Emsal Mahkeme Kararı Ankara 3. Asliye Ticaret Mahkemesi 2021/4 E. 2022/8 K. 12.01.2022 T.

Görüntülediğiniz mahkeme kararı henüz kesinleşmemiştir. Yararlı olması amacıyla eklenmiştir.

T.C. ANKARA 3. ASLİYE TİCARET MAHKEMESİ
TÜRK MİLLETİ ADINA
T.C.
ANKARA
3. ASLİYE TİCARET MAHKEMESİ
GEREKÇELİ KARAR
ESAS NO : 2021/4
KARAR NO : 2022/8

DAVA : Menfi Tespit (Ticari Satımdan Kaynaklanan)
DAVA TARİHİ : 15/02/2016
KARAR TARİHİ : 12/01/2022
K.YAZIM TARİHİ : 13/01/2022
Mahkememizde görülmekte olan Menfi Tespit (Ticari Satımdan Kaynaklanan) davasının yapılan açık yargılaması sonunda,
DAVA; Davacı vekili dava dilekçesinde özetle; müvekkili şirket ile davalı tarafın ticari ilişki içerisinde olduklarını, delil olarak sundukları faturalarda belirtilen malların alım satımı konusunda anlaştıklarını, müvekkilinin mal karşılığında davalıya vermiş olduğu; 29/02/2016 tarihli, 4792178 numaralı 33.000,00 TL bedelli … Bank Ostim şubesine ait çek karşılığı olan mallar davalı tarafça müvekkiline teslim edilmediğini, davaya konu, 367047 seri numaralı 10/07/2015 tarihli faturanın eksiksiz teslim alan kısmında … isim ve imzasının yer aldığını, fakat müvekkilinin böyle bir çalışanının olmadığını, davalının malları teslim etmediğinden dolayı faturayı davalı firmaya iade ettiklerini, müvekkilinin bu nedenlerden ötürü söz konusu faturayı ticari defterine de işletmediğini, dava konusu çekle ilgili olarak alması gerekli malları davalı firmadan alamadığından ötürü çekin müvekkiline iade edilmesi konusunda davalıya ihtarname çekildiğini, müvekkilinin davalı lehinde doğmuş harhangi bir borcun olmadığı tespitine karar verilmesini talep ve dava etmiştir.

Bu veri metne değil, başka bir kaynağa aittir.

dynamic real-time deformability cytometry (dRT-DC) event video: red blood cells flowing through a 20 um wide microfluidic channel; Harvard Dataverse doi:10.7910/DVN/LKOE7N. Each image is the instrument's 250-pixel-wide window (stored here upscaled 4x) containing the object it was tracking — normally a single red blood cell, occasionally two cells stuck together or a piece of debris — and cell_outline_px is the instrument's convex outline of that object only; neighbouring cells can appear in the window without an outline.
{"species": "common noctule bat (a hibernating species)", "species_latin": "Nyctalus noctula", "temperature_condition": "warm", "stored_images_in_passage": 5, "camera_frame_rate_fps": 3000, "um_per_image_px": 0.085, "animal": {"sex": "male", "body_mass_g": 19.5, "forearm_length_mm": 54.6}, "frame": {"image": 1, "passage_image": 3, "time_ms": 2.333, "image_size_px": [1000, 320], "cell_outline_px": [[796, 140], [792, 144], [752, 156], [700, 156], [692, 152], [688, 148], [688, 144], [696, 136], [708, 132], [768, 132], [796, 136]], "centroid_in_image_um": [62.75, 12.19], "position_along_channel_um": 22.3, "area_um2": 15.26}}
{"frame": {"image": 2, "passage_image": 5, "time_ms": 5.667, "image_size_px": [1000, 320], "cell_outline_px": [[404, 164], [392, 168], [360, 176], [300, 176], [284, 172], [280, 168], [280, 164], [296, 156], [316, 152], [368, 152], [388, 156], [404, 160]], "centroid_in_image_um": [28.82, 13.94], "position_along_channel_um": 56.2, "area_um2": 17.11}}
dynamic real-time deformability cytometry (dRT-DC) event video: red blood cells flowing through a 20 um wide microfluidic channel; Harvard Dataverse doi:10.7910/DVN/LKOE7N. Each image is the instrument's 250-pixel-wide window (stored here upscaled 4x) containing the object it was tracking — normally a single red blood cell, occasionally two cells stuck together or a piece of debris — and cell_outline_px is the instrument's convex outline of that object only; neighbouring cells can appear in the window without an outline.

CEVAP; Davalı vekilinin cevap dilekçesinde özetle; dava konusunun TTK anlamında kıymetli evrak olan çek olduğu, çekin bir ödeme aracı olduğunu, ispat yükünün davacıda olduğunu, davacının müvekkiline şahsi borcundan dolayı verdiği çekin ticari defterler incelense dahi bir etkisi bulunmayacağından ticari defterlerini sunmayacaklarını ve davanın reddini talep etmiştir.

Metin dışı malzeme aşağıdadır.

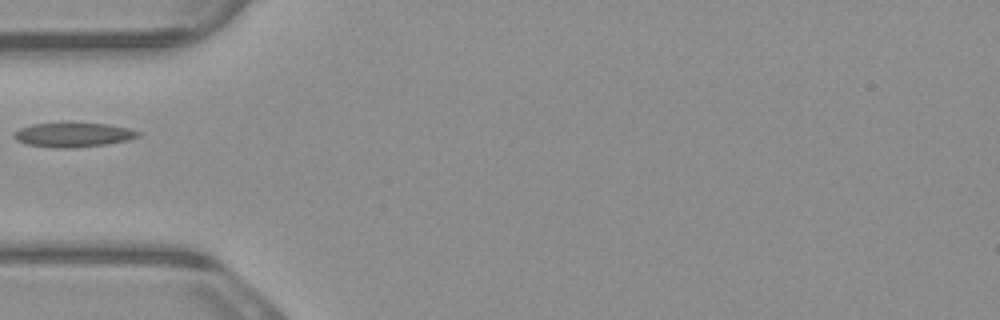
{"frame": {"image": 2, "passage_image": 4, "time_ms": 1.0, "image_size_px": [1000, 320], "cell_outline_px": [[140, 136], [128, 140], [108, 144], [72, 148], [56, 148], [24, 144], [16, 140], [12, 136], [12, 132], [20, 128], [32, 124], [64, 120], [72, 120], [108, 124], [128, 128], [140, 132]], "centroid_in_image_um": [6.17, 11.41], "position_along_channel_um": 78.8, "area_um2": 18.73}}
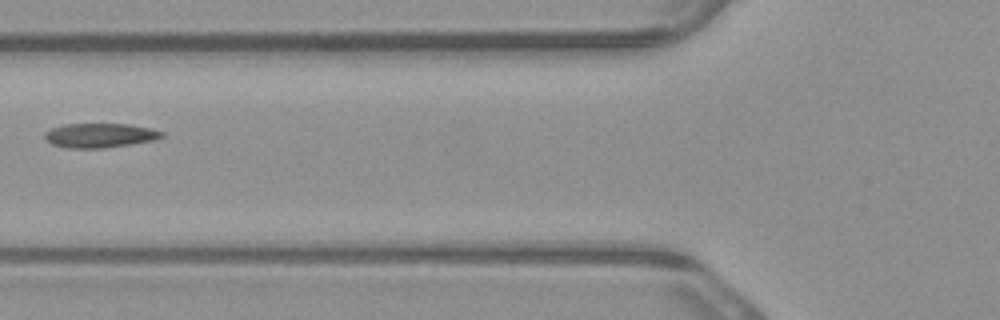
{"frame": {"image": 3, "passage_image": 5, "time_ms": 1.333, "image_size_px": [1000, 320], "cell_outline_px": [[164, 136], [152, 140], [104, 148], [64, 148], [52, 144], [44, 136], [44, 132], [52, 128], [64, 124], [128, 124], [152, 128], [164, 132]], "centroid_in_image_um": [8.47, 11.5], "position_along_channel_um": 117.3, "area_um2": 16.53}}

MAHKEMENİN GEREKÇESİ: Dava, davacı tarafından davalıya verilen çekin bedelsiz kalıp kalmadığına dayalı olup borcun olmadığının tespiti istemine ilişkindir.
Bilirkişiden alınan raporda; Davacının Ticari defter belgeleri ile dosya kapsamı diğer belgeler üzerinde yapılan inceleme ve değerlendirmeler sonucunda Davacı … Oto Servis Ekipmanları-…’un 2015 ve 2016 yılı Ticari Defterlerinin açılış ve kapanış onaylarının TTK’nun ilgili maddelerine uygun olarak yaptırıldığını, defter kayıtlarının birbirini takip ettiği ve doğruladığını, Ticari defterlerin eksiksiz, Kanuna Uygun tutulduğunu, davacının 2015 ve 2016 yılı Ticari Defterlerinin lehine delil olma niteliğini taşıdığı Davacı … Oto Servis Ekipmanları-…’un 2015 ve 2016 yılı ticari defter belgeleri ile dosya kapsamı diğer belgelere göre yapılan hesaplamalarda; Davacı … Oto Servis Ekipmanları-…’un, Davalı … Otomotiv San Ve Tic-İbrahim Mizrak’tan 15/02/2016 dava açma tarihi itibarıyla 14.996,49.-TL tutarında alacağının oluştuğunu, davalı … Otomotiv San Ve Tic-İbrahim …’ın, ticari defter belgelerinin dosya kapsamında yer almadığını, davalının düzenlemiş olduğu faturayı, 213 Sayılı Vergi Usul Kanunu uyarınca ilgili vergi dairesine Bs formu beyan etmemesini davalı tarafından, davacı adına düzenlenen 10/07/2015 tarih ve 367047 no.lu 33.011,84-TL fatura bedelinin, taraflar arasındaki Cari Hesap Bakiye hesaplamalarına dahil edilmemesi gerektiğini, Konya .. İcra Dairsi … E.sayılı Dosyasında 29/02/2016 tarihli 4792178 numaralı 33.000,00-TL bedelli …BANK Ostim Şubesine ait çeke ilişkin yapılan icra takibi ile, Davacı …’a ait …. Plakalı aracın haciz yoluyla satıldığını, bu satıştan elde edilen 13.654,50.-TL’nin Konya ….İcra Dairesi… E.sayılı Dosyasına tahsilâtının gerçekleştirildiğini bildirmiştir.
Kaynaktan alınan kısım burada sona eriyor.